Former Arkansas State Trooper Arrested on Drug Charge
|U.S. Attorney’s Office July 19, 2013|
LITTLE ROCK, AR—Christopher R. Thyer, United States Attorney for the Eastern District of Arkansas; Randall C. Coleman, Special Agent in Charge of the Little Rock Field Office of the Federal Bureau of Investigation; and Colonel Stan Witt, Director of the Arkansas State Police, announced that Sedrick Reed, age 43, and Lamont M. Johnson, age 45, both of Little Rock, were arrested and charged by federal complaint yesterday with possession with intent to distribute and distribution of cocaine. Both have an initial appearance scheduled for 2 p.m. today before United States Magistrate Judge J. Thomas Ray.
The complaint alleges that Reed, who at the time of the investigation was an Arkansas State Police (ASP) lieutenant with full oversight of the Troop A evidence vault, broke the evidence seal on a box of cocaine held in evidence and removed cocaine more than once for distribution. The investigation revealed that he was selling the cocaine to Johnson. The allegations in support of the criminal complaint are set forth in the complaint affidavit.
“It’s a very sad day when a law enforcement officer violates the public trust,” stated Thyer. “Thankfully, because of the integrity and leadership at the Arkansas State Police, information regarding Lt. Reed’s illegal actions was turned over to the Federal Bureau of Investigation to ferret out the dishonesty by one of their own. The ASP continued to provide cooperation throughout this investigation which has led to the charges Mr. Reed faces today.”

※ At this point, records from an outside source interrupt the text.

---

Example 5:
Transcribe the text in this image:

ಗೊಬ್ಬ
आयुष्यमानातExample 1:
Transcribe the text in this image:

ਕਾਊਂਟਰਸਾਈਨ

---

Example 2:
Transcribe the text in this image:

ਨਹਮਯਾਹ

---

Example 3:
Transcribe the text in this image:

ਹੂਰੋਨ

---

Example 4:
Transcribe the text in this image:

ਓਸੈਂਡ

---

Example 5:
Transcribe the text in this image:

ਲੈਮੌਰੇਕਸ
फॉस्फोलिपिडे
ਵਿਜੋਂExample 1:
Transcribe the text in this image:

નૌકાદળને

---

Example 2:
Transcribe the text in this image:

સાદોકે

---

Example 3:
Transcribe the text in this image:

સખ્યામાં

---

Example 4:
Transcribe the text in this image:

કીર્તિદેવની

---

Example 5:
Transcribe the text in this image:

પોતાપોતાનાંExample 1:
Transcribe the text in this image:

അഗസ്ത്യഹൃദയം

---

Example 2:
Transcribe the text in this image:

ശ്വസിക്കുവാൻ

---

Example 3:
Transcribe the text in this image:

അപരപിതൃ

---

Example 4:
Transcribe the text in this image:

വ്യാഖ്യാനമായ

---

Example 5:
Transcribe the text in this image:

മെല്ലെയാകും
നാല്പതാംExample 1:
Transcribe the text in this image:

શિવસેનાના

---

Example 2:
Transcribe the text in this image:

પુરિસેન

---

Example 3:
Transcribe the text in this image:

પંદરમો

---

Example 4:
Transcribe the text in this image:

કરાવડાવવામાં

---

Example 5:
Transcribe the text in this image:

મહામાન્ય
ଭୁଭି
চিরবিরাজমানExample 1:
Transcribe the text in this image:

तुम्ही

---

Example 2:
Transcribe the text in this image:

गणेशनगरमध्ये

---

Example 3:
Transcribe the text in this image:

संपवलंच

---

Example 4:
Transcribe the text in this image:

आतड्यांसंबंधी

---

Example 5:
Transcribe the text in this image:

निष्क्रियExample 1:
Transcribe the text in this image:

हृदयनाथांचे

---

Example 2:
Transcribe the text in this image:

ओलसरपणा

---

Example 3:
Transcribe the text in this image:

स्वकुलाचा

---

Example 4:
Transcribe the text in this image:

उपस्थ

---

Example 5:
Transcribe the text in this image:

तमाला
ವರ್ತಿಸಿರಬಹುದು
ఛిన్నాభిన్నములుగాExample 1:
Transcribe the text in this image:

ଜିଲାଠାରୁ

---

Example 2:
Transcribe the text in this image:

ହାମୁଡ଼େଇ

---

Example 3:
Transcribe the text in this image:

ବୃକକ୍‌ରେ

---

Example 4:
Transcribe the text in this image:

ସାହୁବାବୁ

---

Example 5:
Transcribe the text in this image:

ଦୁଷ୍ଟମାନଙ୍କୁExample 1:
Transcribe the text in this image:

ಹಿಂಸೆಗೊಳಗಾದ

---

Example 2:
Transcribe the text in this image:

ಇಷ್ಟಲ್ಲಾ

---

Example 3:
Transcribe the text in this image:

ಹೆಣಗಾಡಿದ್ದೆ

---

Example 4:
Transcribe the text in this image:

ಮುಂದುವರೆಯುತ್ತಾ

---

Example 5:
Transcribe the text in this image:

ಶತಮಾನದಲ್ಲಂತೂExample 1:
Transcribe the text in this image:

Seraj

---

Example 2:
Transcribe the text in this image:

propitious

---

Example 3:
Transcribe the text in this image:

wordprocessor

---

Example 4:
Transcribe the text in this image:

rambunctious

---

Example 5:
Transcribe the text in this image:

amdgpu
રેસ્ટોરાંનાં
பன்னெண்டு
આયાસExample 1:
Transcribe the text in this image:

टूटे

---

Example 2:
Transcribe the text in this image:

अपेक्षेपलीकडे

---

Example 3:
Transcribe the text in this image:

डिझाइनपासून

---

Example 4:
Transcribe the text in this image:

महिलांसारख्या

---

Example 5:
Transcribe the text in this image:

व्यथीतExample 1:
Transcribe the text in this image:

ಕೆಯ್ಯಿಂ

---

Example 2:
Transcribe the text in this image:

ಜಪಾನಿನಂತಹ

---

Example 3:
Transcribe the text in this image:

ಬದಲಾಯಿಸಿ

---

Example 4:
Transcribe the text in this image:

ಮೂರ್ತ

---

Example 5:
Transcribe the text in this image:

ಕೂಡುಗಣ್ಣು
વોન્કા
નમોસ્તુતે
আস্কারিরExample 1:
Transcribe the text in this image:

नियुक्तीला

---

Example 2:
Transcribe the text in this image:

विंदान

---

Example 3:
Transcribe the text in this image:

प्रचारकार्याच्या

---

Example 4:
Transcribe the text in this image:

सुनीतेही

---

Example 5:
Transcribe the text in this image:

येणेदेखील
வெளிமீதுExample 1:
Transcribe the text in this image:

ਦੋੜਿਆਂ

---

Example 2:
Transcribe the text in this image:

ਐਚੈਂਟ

“Yesterday’s arrest was a result of the collaborative efforts of the ArkTrust Public Corruption Task Force,” stated FBI Special Agent in Charge Randall C. Coleman. “The allegations against Lieutenant Reed are among the most serious and important that we investigate. When we receive credible allegations of law enforcement corruption, we will follow the facts where they lead us, as we want Arkansans to continue to trust in the vast majority of officers who respect their oath and who are committed to public service.”

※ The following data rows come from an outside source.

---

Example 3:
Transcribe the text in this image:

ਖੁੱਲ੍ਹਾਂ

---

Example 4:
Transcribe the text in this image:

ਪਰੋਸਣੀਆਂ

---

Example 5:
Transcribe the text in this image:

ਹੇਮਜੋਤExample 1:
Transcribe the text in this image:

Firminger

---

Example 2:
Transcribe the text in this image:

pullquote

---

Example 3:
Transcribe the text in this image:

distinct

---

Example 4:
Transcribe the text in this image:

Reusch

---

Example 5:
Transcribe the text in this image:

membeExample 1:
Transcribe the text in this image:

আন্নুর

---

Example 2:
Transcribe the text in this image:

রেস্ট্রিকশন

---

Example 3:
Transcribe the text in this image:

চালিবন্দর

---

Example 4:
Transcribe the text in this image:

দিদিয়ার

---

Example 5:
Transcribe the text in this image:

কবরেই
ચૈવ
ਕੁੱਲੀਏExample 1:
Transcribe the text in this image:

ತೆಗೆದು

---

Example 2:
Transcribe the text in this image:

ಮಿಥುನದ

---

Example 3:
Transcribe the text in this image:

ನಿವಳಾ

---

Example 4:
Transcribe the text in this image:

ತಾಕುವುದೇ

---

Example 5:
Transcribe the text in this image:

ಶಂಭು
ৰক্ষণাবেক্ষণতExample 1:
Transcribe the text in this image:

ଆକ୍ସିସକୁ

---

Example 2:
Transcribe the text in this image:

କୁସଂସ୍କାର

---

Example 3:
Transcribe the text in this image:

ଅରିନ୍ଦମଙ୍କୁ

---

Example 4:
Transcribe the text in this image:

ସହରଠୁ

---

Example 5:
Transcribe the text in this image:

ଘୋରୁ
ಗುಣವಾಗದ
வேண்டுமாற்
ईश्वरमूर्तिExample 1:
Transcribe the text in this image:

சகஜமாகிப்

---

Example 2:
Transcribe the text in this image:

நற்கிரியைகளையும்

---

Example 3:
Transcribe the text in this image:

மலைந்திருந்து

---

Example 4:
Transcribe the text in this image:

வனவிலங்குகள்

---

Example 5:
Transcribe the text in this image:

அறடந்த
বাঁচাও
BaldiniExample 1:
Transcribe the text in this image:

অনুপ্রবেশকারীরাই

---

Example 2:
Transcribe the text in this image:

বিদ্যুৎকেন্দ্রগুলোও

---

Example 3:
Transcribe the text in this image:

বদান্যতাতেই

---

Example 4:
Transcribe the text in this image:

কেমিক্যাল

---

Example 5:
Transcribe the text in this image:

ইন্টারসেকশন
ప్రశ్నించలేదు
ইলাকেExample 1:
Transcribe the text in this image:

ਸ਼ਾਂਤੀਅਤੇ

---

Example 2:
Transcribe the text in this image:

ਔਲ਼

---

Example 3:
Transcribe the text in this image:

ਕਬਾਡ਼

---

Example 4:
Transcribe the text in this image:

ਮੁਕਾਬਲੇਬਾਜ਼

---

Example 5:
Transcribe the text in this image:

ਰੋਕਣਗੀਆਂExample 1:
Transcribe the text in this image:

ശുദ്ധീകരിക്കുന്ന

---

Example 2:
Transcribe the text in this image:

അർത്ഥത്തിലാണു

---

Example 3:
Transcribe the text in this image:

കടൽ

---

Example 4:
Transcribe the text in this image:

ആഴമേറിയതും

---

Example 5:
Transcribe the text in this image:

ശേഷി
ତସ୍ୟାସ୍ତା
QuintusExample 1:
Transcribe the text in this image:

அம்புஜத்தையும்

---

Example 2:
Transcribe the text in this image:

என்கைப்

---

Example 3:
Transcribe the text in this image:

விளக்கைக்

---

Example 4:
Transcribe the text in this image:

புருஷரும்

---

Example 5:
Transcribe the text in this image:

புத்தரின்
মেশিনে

Colonel Witt stated, “We have worked alongside the FBI since the case was opened and regardless of where an investigation of this type may lead, even if it’s among our own ranks, the state police will always be accountable to the citizens and the laws they expect us to enforce.”
If convicted, both Reed and Johnson face not more than 20 years in prison, a $1,000,000 fine, or both with not less than three years’ supervised release.
The investigation was conducted by the ArkTrust Public Corruption Task Force led by the Federal Bureau of Investigation and the Little Rock Police Department with full cooperation from the Arkansas State Police. Assistant United States Attorneys Christopher Givens and Julie Peters are prosecuting this case for the United States.
The charges set forth in a complaint are merely allegations. A federal grand jury will decide whether to indict on these charges. The defendant is presumed innocent until proven guilty.